Ukraine’s commissioner in the UN International Court Volodymyr Vasylenko stressed that there are no reasons to doubt the legitimate nature of criminal proceedings instituted by the SBU. He said: “It is important for us to prove not only an intention to destroy a large number of people but an intention to destroy Ukrainians as a national group. People were killed not just because they were human beings, but because they belonged to a certain ethnic group. In general, the Holodomor was only one stage of destroying the Ukrainian nation. During this operation the engineered famine dealt a crushing blow to Ukrainian peasantry in order to physically eliminate the core part of the Ukrainian nation and thus undermine its liberation potential.”

Judge of the United States Court of Federal Claims Bohdan Futey, who was present at the round table, used the examples of the case of Bosnia and Herzegovina vs. Serbia and Montenegro to explain why Ukraine can bring accusations against one country — the Soviet Union. True, this state does not exist anymore, but this is a different question.

Futey said: “Ukraine ought to initiate a criminal case, because it is its responsibility before international legislation. Furthermore, the convention on statutory limitations removes any possible domestic legislative limitations on persecution of anyone charged with committing an act of genocide. It is very important that the party that claims that there was genocide prove its intentions with convincing evidence.”

In contrast to this, Ihor Yukhnovsky, acting head of the Institute of National Memory, believes that accusations should primarily be directed at communism rather than the state. That is why it has to be clearly proved that premeditated destruction of the Ukrainian nation was perpetrated, he said.

The main idea of Yevhen Zakharov, co-head of the Kharkiv Human Rights group, was to create a special court — a tribunal with a clear statute. This tribunal should handle the criminal case of the Holodomor. Zakharov also said that Ukraine’s legislation has to be changed for the Holodomor case to be tried in court.

MP Hryhorii Omelchenko, one of the initiators of an appeal to the SBU requesting that a criminal case be opened, disagreed and said: “We should not be elaborating the theory of law here. Our legislative framework, in particular the Code of Criminal Procedure, allows us to consider this case and put an end to it, just like it was done by Estonia, for example.”

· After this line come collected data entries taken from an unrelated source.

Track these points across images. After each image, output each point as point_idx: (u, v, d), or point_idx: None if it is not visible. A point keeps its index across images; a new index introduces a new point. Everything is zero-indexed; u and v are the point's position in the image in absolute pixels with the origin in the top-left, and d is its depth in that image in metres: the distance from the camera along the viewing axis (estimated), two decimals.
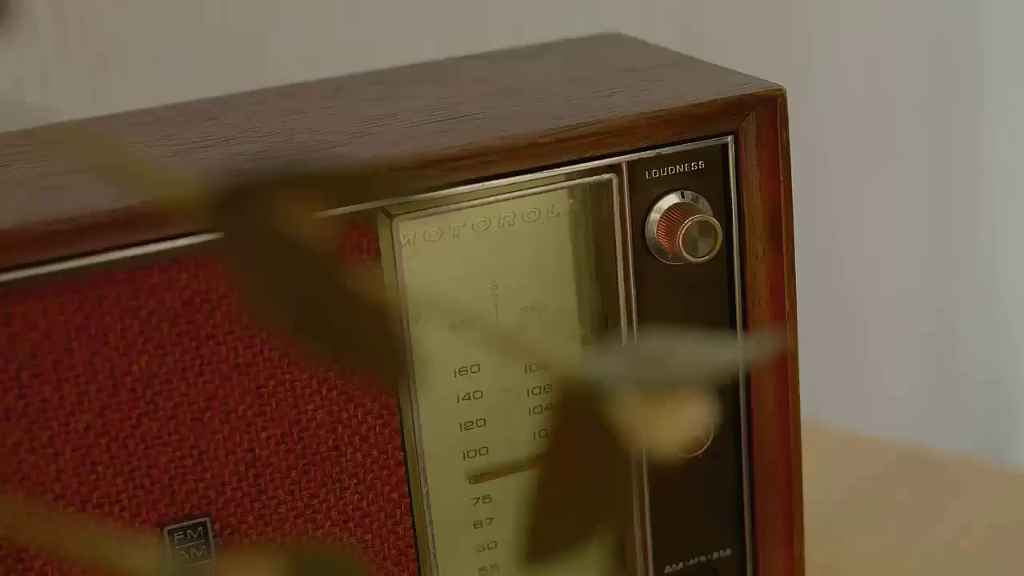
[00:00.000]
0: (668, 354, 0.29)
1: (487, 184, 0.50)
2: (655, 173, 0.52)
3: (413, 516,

Therefore, it appears that every lawyer has his own vision of the ways to investigate the criminal of the 1932–1933 Holodomor, but they all pursue the same goal — a legal assessment of the crimes committed by the totalitarian regime. Claims that there is no longer such a state as USSR and its leaders are gone are not a reason to abandon the case. International legal practice provides numerous examples of similar convictions.

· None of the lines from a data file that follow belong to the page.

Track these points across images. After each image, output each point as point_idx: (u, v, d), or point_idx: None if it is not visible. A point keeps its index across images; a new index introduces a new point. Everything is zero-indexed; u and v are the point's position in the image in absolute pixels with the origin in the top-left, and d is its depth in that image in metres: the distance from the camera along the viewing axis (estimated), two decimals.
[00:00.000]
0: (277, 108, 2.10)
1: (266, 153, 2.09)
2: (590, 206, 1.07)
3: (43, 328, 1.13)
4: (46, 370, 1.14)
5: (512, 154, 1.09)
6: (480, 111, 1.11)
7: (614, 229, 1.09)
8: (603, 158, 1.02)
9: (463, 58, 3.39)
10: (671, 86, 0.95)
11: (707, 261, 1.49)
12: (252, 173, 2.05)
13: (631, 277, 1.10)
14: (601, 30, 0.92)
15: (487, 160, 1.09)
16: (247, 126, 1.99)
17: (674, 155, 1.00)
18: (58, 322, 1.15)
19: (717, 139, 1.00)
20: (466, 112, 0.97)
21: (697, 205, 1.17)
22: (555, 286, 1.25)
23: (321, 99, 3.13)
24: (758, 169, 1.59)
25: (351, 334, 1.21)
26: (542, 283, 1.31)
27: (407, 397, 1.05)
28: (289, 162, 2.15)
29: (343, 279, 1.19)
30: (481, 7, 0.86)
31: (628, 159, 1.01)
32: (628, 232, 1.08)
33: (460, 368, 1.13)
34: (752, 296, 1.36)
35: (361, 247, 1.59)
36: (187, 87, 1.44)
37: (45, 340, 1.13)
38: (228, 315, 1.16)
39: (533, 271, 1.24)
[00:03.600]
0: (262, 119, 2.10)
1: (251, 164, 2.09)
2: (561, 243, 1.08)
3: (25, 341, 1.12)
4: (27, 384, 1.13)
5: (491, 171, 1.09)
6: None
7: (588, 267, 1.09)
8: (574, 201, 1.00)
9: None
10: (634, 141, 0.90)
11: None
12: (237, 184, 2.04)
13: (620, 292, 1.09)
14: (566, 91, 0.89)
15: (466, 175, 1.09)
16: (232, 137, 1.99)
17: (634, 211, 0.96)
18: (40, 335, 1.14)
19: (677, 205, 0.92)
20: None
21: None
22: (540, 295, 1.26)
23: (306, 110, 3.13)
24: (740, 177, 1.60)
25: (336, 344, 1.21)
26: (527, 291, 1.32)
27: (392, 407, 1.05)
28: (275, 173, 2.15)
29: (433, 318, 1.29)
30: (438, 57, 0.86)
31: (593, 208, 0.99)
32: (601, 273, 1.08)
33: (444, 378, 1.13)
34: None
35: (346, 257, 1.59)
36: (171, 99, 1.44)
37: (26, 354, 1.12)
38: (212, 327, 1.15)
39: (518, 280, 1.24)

For example, Estonia heard eight criminal cases and convicted the accused — Security Service chiefs and police officers who were involved in the 1949 mass deportation of Estonian citizens to remote parts in the Soviet Union. Eight persons were convicted, deportations were adjudged to be a crime against humanity, and the Soviet Union was proclaimed to be a criminal totalitarian occupation regime.

Ukraine is now slowly moving forward in the direction of bringing USSR crimes to court, and the Holodomor is only one of the numerous crimes committed by the communist regime.